Signature or no signature, falsehood spreads well on the internet.
“A lie gets halfway around the world before the truth has a chance to get its pants on.” (attributed to Winston Churchill)
In other words, some number of people will believe and/or spread a deep fake image, whether it is signed or not.
As for privacy, that’s definitely a solvable problem, and you don’t even need to strip metadata, just use one of the zero-knowledge primitives out there. For example, I think you can have a signature that proves that one of the keys from a given set was used, but not which one. Etc.
From a more organizational point of view (companies and non-profits - anyone offering a “company phone”), a secure enclave for work products and business data would probably help Linux phones too. Especially when the user can be sure that the company isn’t doing anything it shouldn’t either. But such solution would need some kind of user hierarchy (viewer, user, admins - there should be possibility to set up some kind of policies for when person leaves, dies etc.) or something (really, I haven’t thought this through yet).

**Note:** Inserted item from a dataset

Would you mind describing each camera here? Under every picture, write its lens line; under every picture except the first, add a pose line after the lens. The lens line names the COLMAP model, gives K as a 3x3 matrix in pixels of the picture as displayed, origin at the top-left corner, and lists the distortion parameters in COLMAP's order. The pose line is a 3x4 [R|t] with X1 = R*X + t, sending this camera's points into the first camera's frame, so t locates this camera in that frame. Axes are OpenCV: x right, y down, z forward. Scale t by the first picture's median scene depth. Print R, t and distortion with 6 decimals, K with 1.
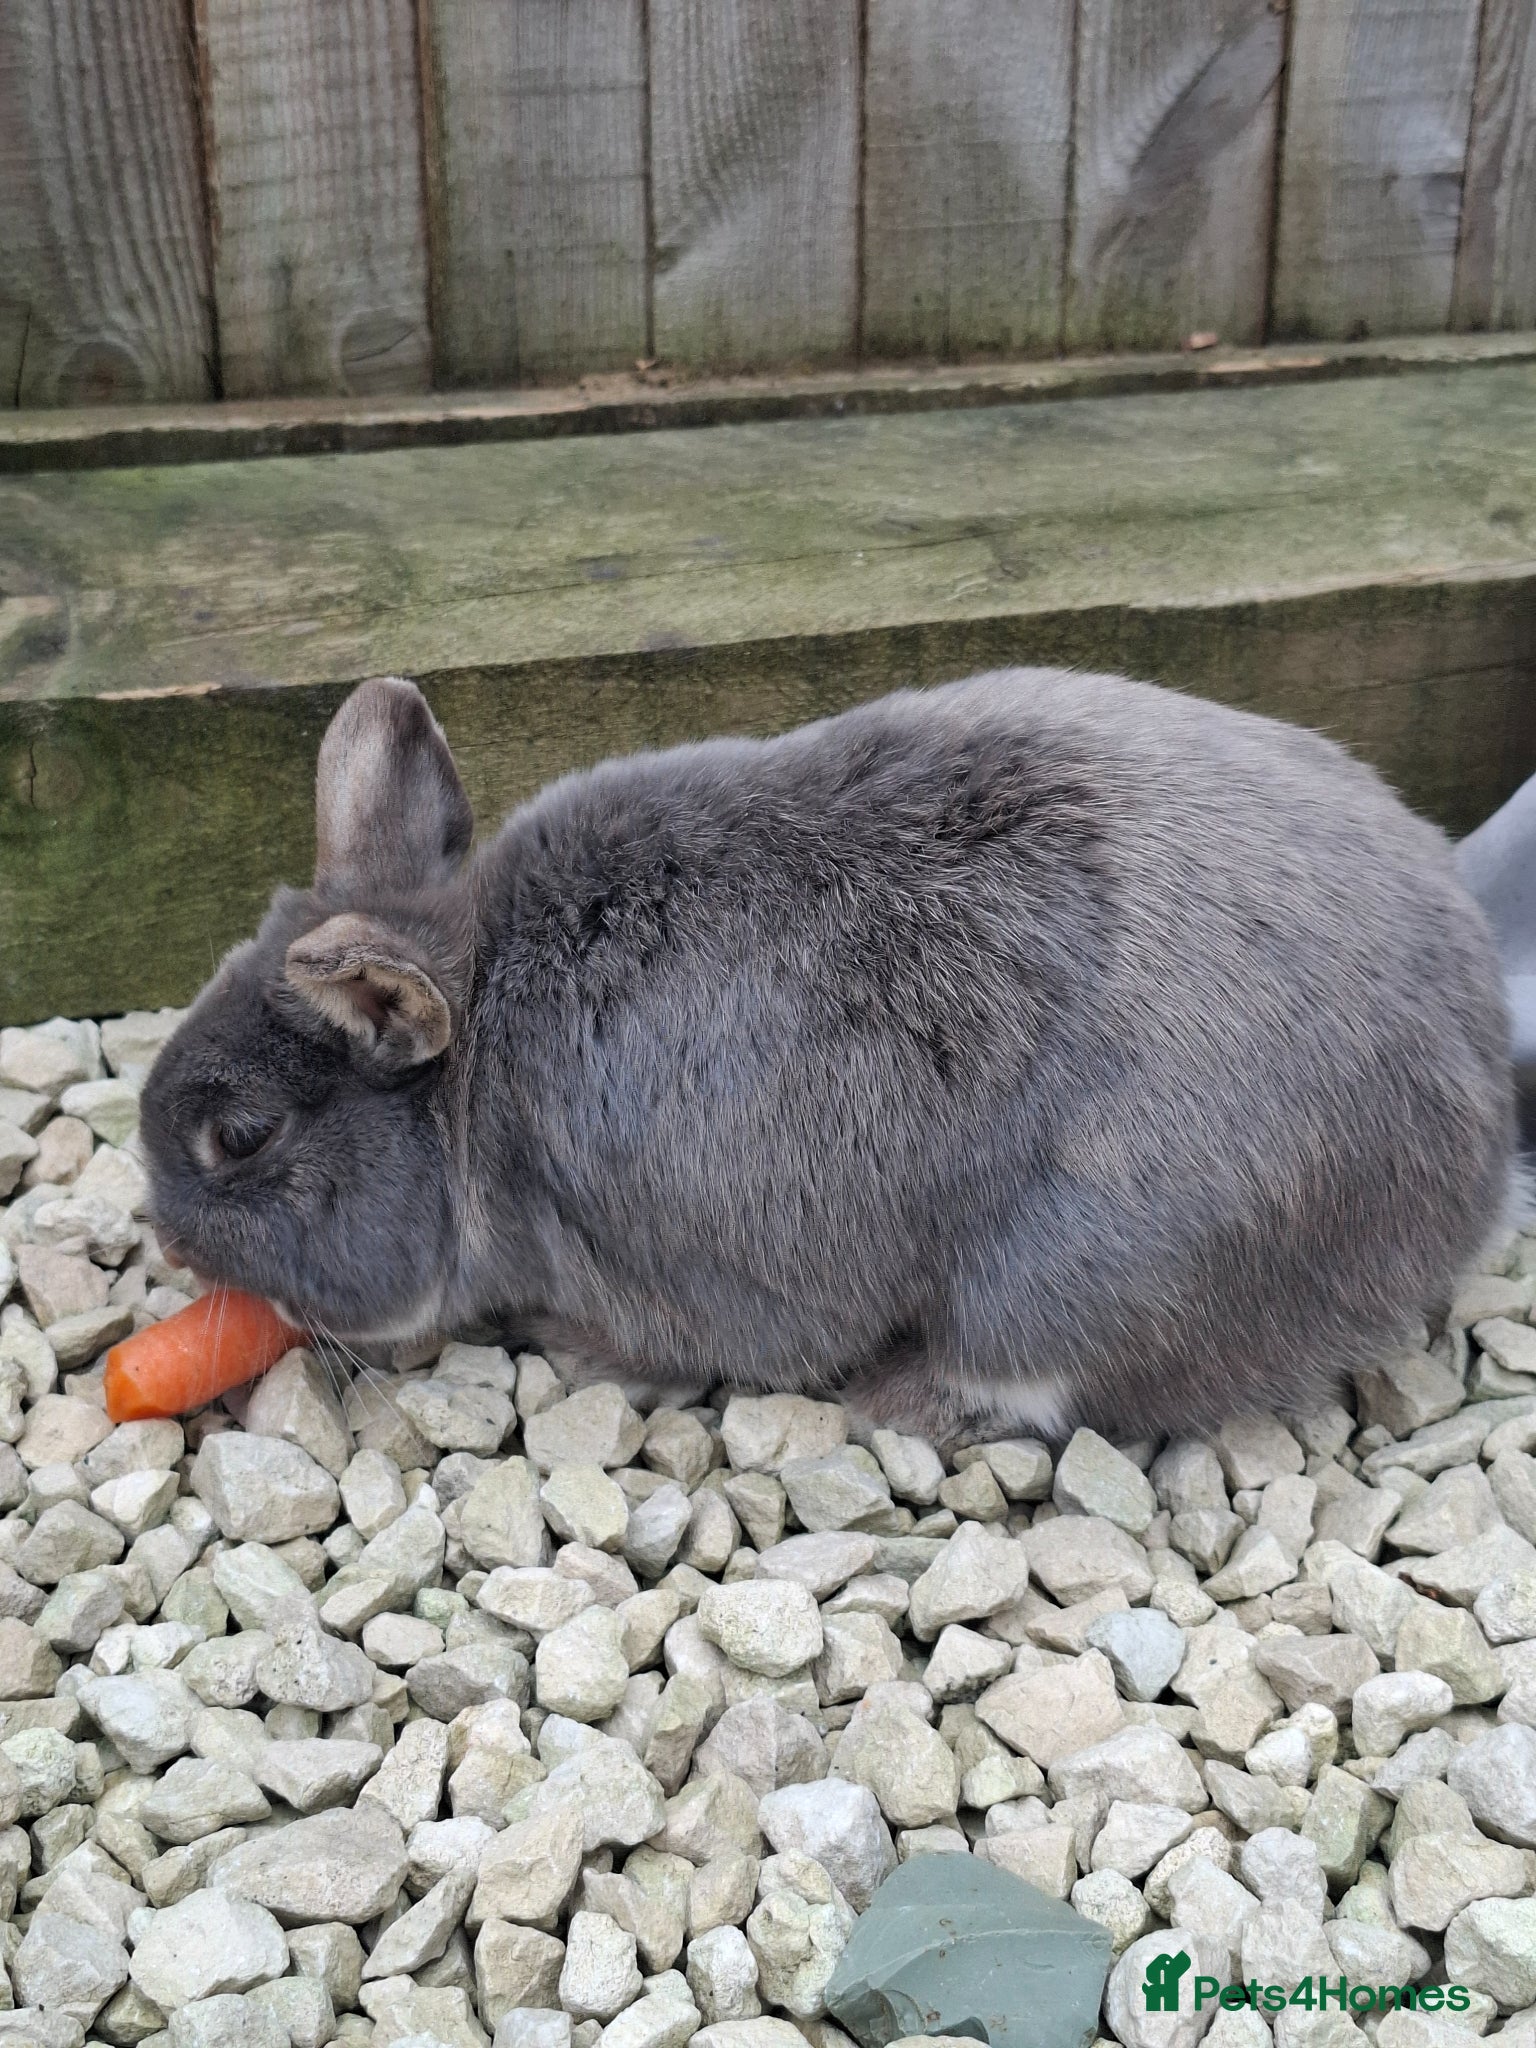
lens RADIAL K [[2833.8, 0, 799.7], [0, 2833.8, 982.2], [0, 0, 1]] dist [0.137459, -0.062694]
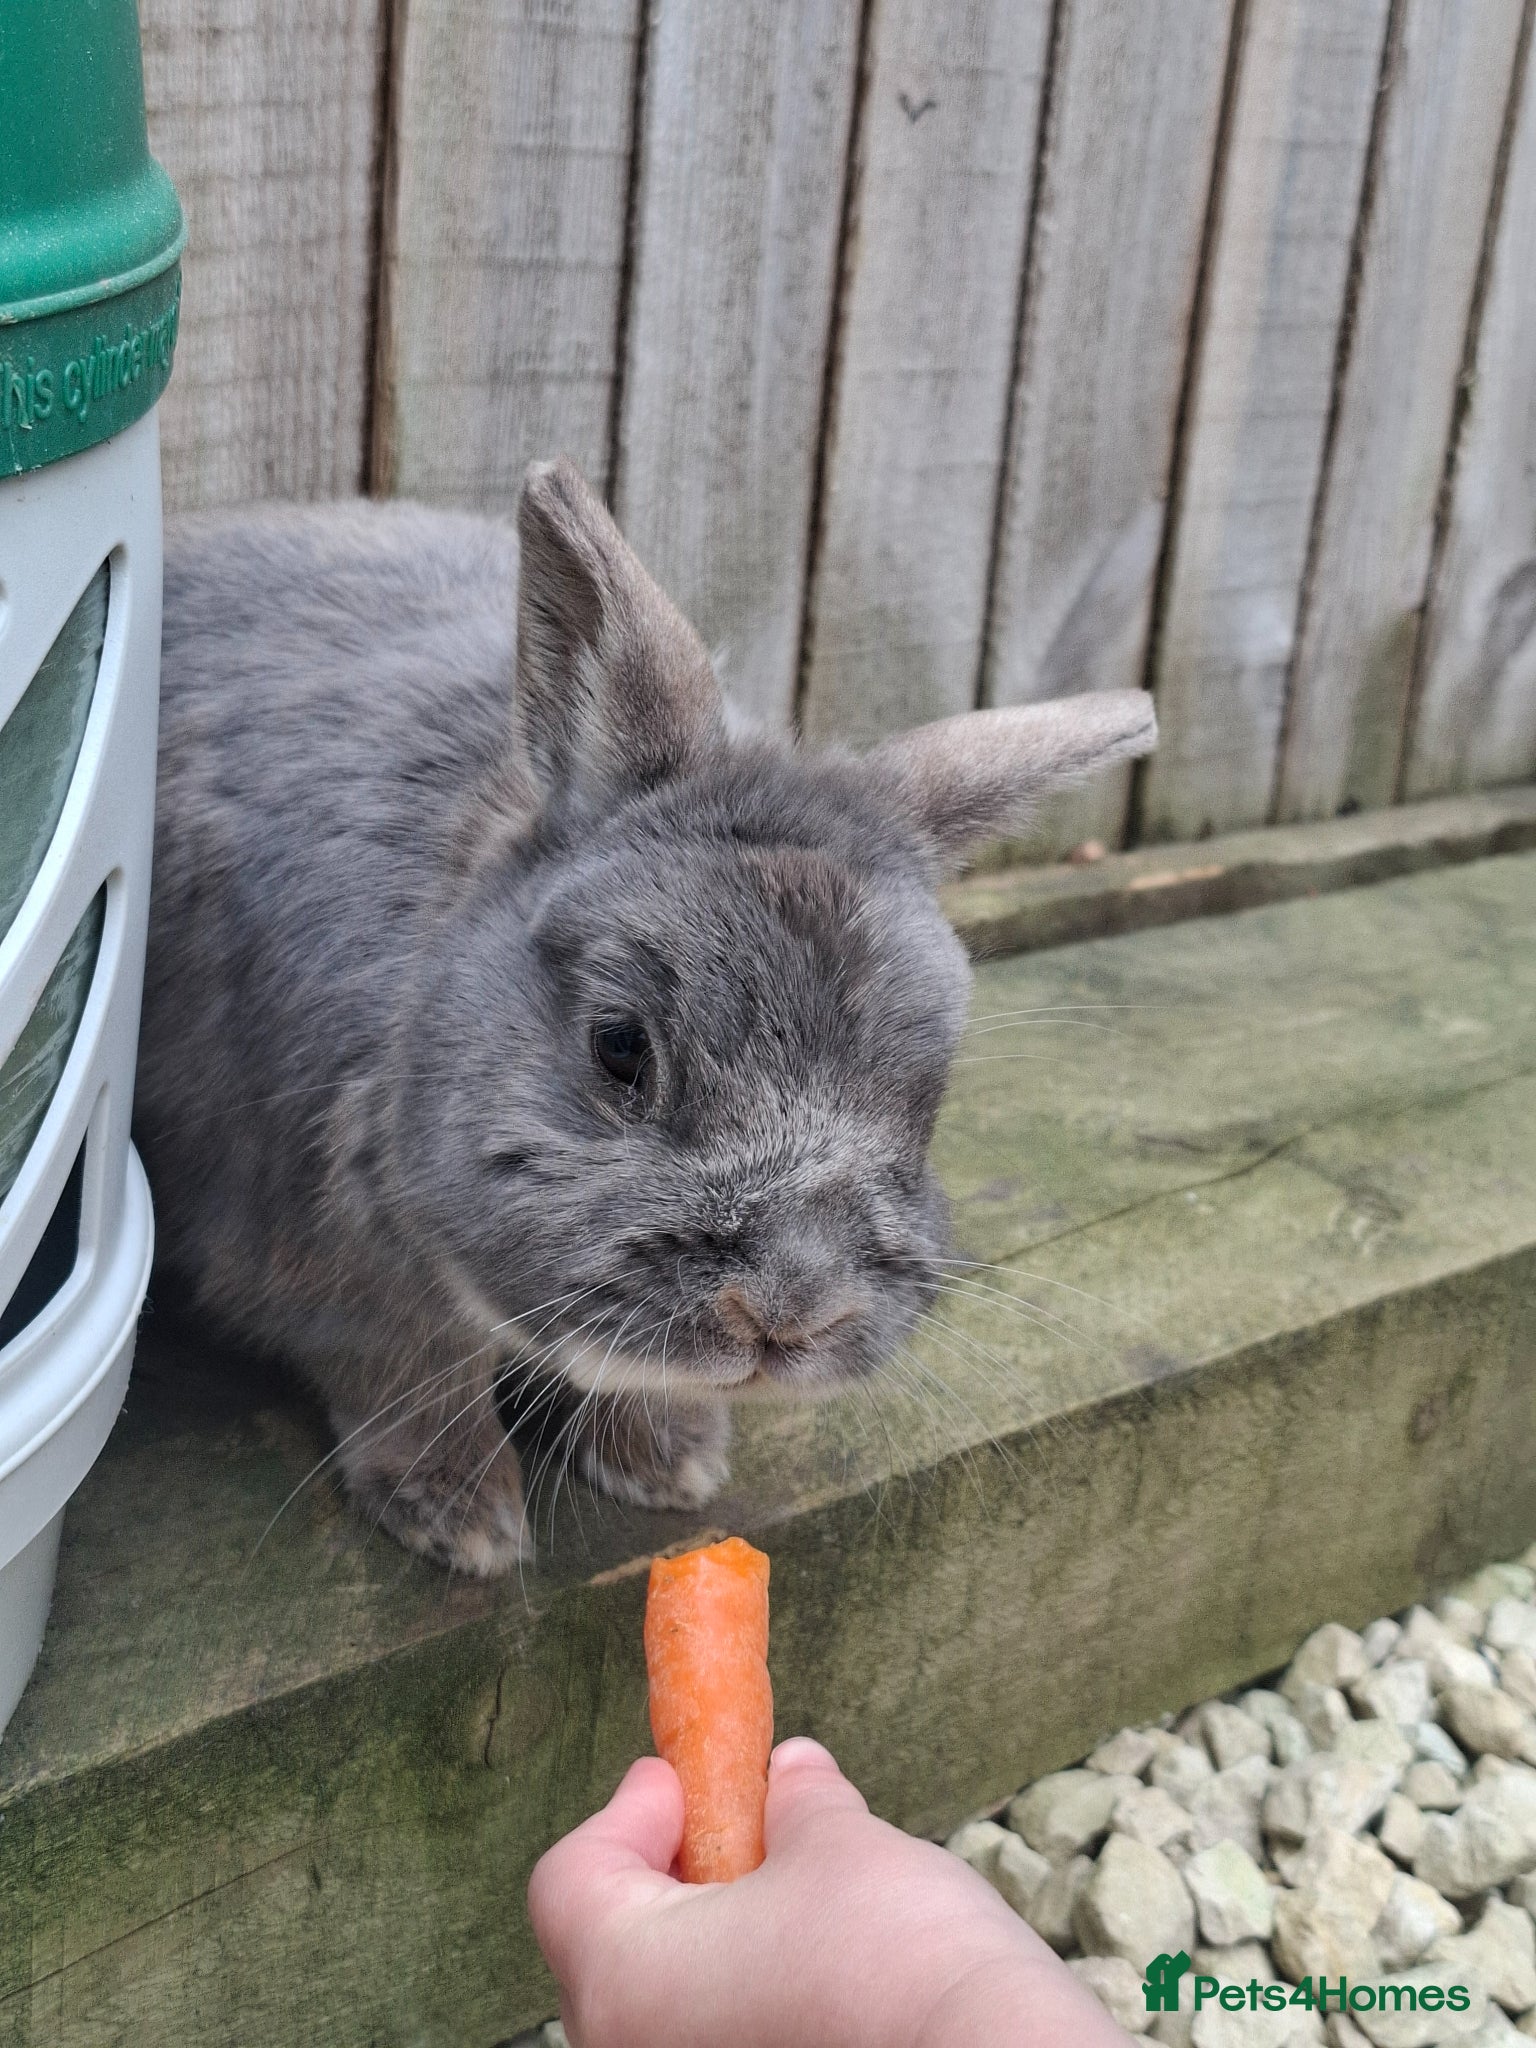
lens RADIAL K [[2845.4, 0, 768.0], [0, 2845.4, 1024.0], [0, 0, 1]] dist [0.174738, -0.378512]
pose [[0.888622, -0.072965, 0.452799, -0.390944], [0.111113, 0.992103, -0.058190, -0.144680], [-0.444977, 0.102021, 0.889712, 0.290472]]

“Why bother?”, the audience asks. Well, a certain very big global cell company has this kind of product that they market as very secure, even to government users. Except they also sell tools at security events to penetrate them. Funny that…
Well, exactly. I disagree with the stance @Kyle_Rankin expressed, not that I have any say. Enclave-style security is required precisely so as to protect the user. Lacking it (for example, lacking any capability for secure verification and attestation of application software) leads to users being critically exposed, in the name of giving them control over their software and devices, I gather. But giving users too much control necessarily means giving too much control to those who are trying to breach their devices and accounts.
A device with a root mode readily accessible can only be safely used by a handful of professionals. Safety of an average person requires an entirely new approach.
No disrespect to the team, and I understand that resources are limited and have to be intelligently managed, and that this isn’t currently a priority. But in the long term this is absolutely critical.